2020 has been a rough year on us all.

For those who rely on profits from sheep, 2020 was humming along great — until the coronavirus pandemic flipped our lives upside down and everything came to a screeching halt.

“It happened right at that Easter, Passover and there’s another Muslim holiday that was right at the end of April there that are huge marketing opportunities for lamb,” said North Dakota Lamb and Wool Association President Curt Stanley.

Demand for meat went into a free fall, as did demand for wool from high-end businesses like the cruise ship industry.
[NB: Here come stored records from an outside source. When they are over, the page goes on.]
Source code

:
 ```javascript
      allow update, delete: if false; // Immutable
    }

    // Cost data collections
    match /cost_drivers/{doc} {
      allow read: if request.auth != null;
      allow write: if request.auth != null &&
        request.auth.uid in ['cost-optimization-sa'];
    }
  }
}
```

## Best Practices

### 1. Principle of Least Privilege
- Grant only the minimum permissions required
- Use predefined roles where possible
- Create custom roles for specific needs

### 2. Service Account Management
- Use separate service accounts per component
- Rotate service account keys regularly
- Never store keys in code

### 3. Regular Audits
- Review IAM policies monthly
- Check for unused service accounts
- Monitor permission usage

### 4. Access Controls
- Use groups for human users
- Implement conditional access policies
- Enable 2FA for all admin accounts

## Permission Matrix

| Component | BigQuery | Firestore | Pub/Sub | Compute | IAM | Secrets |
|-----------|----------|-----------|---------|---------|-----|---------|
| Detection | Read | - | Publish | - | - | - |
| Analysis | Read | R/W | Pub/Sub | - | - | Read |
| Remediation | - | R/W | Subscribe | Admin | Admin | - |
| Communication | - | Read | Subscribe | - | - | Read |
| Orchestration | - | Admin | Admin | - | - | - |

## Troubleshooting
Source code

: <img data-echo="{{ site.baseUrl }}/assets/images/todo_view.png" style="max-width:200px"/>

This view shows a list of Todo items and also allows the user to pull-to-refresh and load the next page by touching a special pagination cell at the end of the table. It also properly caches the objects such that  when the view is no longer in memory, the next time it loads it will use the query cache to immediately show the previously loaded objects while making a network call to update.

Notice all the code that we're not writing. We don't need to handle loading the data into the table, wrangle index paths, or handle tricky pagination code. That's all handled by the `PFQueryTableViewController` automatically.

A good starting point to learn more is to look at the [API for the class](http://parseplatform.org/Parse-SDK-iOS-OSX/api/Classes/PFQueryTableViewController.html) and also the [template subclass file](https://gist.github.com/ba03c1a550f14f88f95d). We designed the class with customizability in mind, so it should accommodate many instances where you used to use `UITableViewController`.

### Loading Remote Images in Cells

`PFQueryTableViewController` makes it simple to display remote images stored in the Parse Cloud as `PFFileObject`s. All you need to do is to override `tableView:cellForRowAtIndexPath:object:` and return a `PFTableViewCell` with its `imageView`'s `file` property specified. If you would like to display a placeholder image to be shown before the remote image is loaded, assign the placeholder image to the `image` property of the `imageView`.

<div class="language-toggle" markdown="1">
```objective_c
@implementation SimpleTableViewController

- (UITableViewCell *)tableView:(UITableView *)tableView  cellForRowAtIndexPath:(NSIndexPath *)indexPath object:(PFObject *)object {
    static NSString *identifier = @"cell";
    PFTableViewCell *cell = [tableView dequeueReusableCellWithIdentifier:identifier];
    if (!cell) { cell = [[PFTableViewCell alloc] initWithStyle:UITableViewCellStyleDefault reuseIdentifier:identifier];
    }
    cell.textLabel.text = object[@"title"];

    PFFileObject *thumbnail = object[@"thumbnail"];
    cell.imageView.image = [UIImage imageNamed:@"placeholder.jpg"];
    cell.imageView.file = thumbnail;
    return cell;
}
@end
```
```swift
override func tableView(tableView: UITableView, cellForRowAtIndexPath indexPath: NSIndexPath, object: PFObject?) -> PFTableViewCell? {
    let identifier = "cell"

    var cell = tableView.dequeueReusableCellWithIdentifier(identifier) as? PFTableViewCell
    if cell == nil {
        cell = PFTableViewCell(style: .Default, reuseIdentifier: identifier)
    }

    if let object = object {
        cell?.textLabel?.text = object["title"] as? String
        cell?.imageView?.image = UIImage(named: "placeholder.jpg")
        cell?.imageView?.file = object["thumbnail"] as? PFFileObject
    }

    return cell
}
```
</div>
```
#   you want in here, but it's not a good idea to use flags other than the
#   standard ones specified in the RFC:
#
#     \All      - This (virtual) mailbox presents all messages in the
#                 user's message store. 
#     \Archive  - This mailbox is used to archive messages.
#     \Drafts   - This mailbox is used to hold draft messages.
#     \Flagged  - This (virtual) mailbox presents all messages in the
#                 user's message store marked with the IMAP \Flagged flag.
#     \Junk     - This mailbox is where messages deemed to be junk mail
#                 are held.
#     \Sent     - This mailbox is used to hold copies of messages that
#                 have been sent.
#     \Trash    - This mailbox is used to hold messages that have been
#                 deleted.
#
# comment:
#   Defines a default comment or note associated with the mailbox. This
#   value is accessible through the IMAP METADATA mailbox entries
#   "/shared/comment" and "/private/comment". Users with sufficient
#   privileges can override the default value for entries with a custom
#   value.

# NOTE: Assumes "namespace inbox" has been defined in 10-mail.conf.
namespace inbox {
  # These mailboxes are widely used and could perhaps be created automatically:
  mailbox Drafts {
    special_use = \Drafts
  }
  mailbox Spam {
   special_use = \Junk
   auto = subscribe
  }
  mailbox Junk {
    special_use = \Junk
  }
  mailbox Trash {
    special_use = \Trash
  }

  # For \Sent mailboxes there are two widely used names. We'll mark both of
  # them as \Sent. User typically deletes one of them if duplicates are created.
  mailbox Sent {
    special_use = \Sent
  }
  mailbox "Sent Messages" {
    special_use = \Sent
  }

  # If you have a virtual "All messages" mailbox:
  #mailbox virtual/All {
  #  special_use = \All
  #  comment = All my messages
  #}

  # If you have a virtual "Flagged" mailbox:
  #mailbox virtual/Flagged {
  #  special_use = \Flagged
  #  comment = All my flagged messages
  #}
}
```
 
And sooner, rather than later, those who supply you with meat or soft fabric started to feel the financial pinch.

Burdell Johnson has several hundred head of sheep on his farm just north of Tuttle.

“When the COVID hit, lambs became worthless. They just fell apart and the wool had started before that even, and there was just no market for wool and there still isn’t any market for wool. There’s a few grades of wool that will bring something but the majority of the wool there’s not much value to it,” said Johnson.

“I don’t ever recall there not being a market at all. I mean you couldn’t take them to– if you wanted to get out of the sheep business at the next sheep sale you couldn’t have done it,” said Stanley.

He adds the problems were compacted when a major sheep processing plant in Colorado went belly up in late spring before being bought out by a Brazilian company.

Meaning producers were only getting insurance payments and nothing else.

“I had a call from one producer, he said the LRP, lamb insurance that he’d purchased from me was the only sheep income he’d had this year yet,” said Johnson.

Johnson adds since no one is buying sheep right now, other costs are going up — like having to buy more feed — and even that has consequences.

“When lambs get too heavy or too old their value decreases and that’s what you got to be careful on not to get ’em too heavy and out of condition, and then they go to the U-market rather than the lamb market, and that is a substantial loss,” said Johnson.

There is some good news as meat prices are beginning to rise again and wool demand is increasing, but it will be some time before things return to pre-pandemic levels.

One piece of good news for wool producers is the U.S. military recently commissioned an all-new line of wool uniforms.